NAA: Is there a specific project or initiative that you have personally captained that you're especially proud of, especially in the last year or so?
SM: I was our first revenue manager, so I'm really proud of that. We just transitioned this to somebody else who will be able to better develop our usage of revenue management so that I can continue to work on new programs for our teams/company. But I'm pretty proud of the fact that we were able to roll out and integrate revenue management into our operations. There was some resistance in the beginning since it is a culture shift and relatively new technology and pricing strategy, but our communication strategies and education team made it possible to roll the program out pretty quickly and coach the sales skills necessary for daily price changes. People got used to it pretty fast. I'm also proud that we changed our learning management system last year, and we've heard from our provider that we're one of the more dynamic companies out there in the ways we are using technology. The thing I like about Banner is we're always trying to be better.
NAA: As we enter the new year, what are some of the things apartment professionals should keep in mind with regards to change management?
SM: People just need to get over the myth of change management. I think there has been more change in the last five years than there had been in the 20 years before that, but I think it's all good change. In terms of property management, we are upgrading ourselves in a big way to mirror the rest of the economy. We're becoming a lot more tech-based, and I think people who come into property management companies will develop not only strong sales skills, but customer service skills, pricing skills, technology systems expertise. The reason I mention that with regards to change management is that with all of this upgrading inside the property management industry, the training requirements and the knowledge capital out there is growing.

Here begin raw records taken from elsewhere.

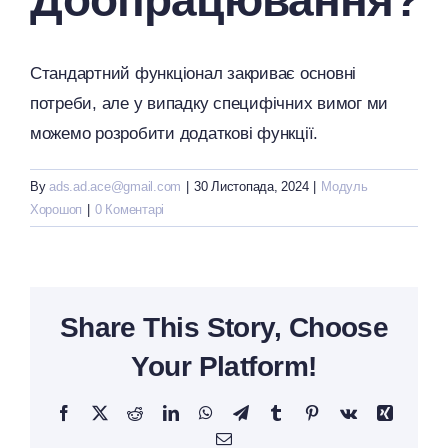
Доопрацювання?
Стандартний функціонал закриває основні
потреби, але у випадку специфічних вимог ми
можемо розробити додаткові функції.
By
ads.ad.ace@gmail.com
|
30 Листопада, 2024
|
Модуль
Хорошоп
|
0 Коментарі
Share This Story, Choose
Your Platform!
Facebook
X
Reddit
LinkedIn
WhatsApp
Telegram
Tumblr
Pinterest
Vk
Xing
E-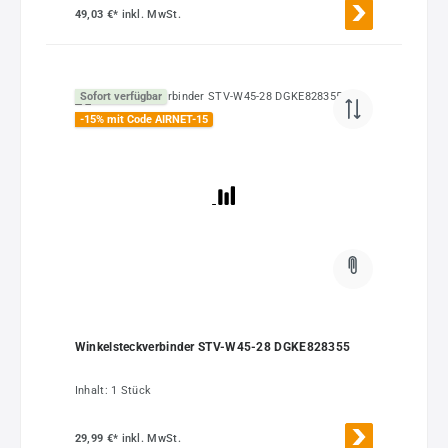
49,03 €*
inkl. MwSt.
Sofort verfügbar
-15% mit Code AIRNET-15
Winkelsteckverbinder STV-W45-28 DGKE828355
Inhalt:
1 Stück
29,99 €*
inkl. MwSt.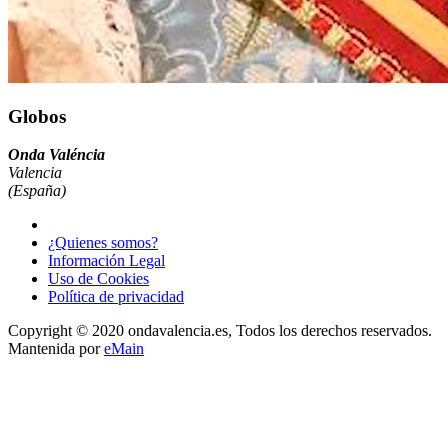
Globos
Onda Valéncia
Valencia
(España)
¿Quienes somos?
Información Legal
Uso de Cookies
Política de privacidad
Copyright © 2020 ondavalencia.es, Todos los derechos reservados.
Mantenida por
eMain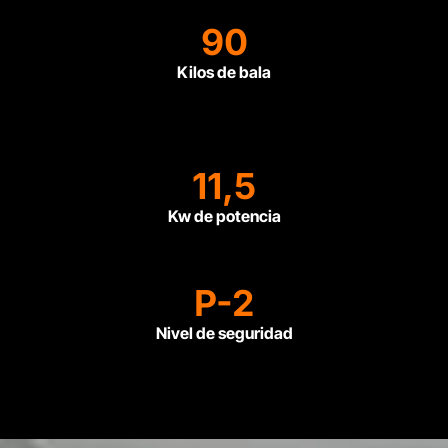
90
Kilos de bala
11,5
Kw de potencia
P-2
Nivel de seguridad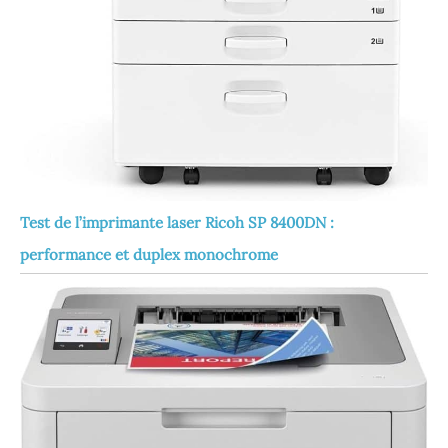
Test de l’imprimante laser Ricoh SP 8400DN :
performance et duplex monochrome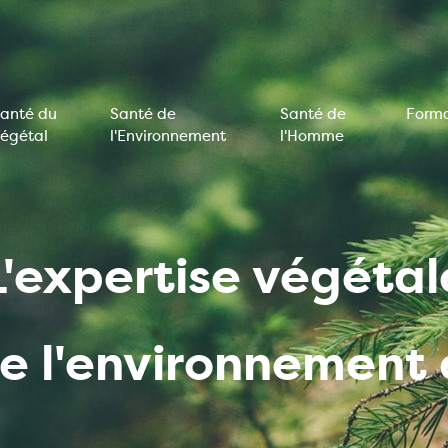
anté du
Santé de
Santé de
Forma
égétal
l'Environnement
l'Homme
on
e
L'expertise végétal
de l'environnemen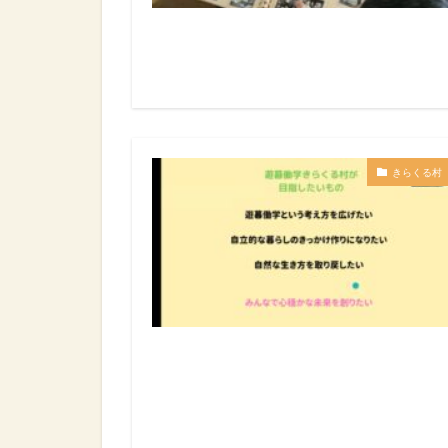
きらくる村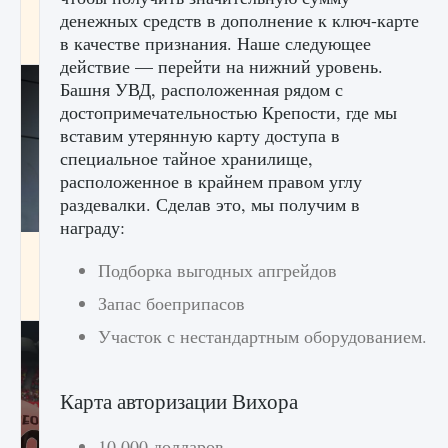
начать сохранение данных мира»
денежных средств в дополнение к ключ-карте
в качестве признания. Наше следующее
9 августа 2024
2 711
0
0
действие — перейти на нижний уровень.
Башня УВД, расположенная рядом с
достопримечательностью Крепости, где мы
вставим утерянную карту доступа в
специальное тайное хранилище,
расположенное в крайнем правом углу
раздевалки. Сделав это, мы получим в
награду:
Все новые функции в режиме карьеры EA
Подборка выгодных апгрейдов
FC 25
9 августа 2024
2 096
0
Запас боеприпасов
2
Участок с нестандартным оборудованием.
Карта авторизации Вихора
10 000 долларов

There are so many things for property management professionals to know and master to be successful these days. When you talk about change management, all that learning can be very overwhelming sometimes. Leaders and executives need to understand that 90 percent of their effort should go toward motivating people to embrace change and embrace personal development so that they can be the professionals their companies need them to be. We're entering into yet another period of development where there will be a lot of new competition. So, you must differentiate yourself by upgrading your systems and services. It's all about change!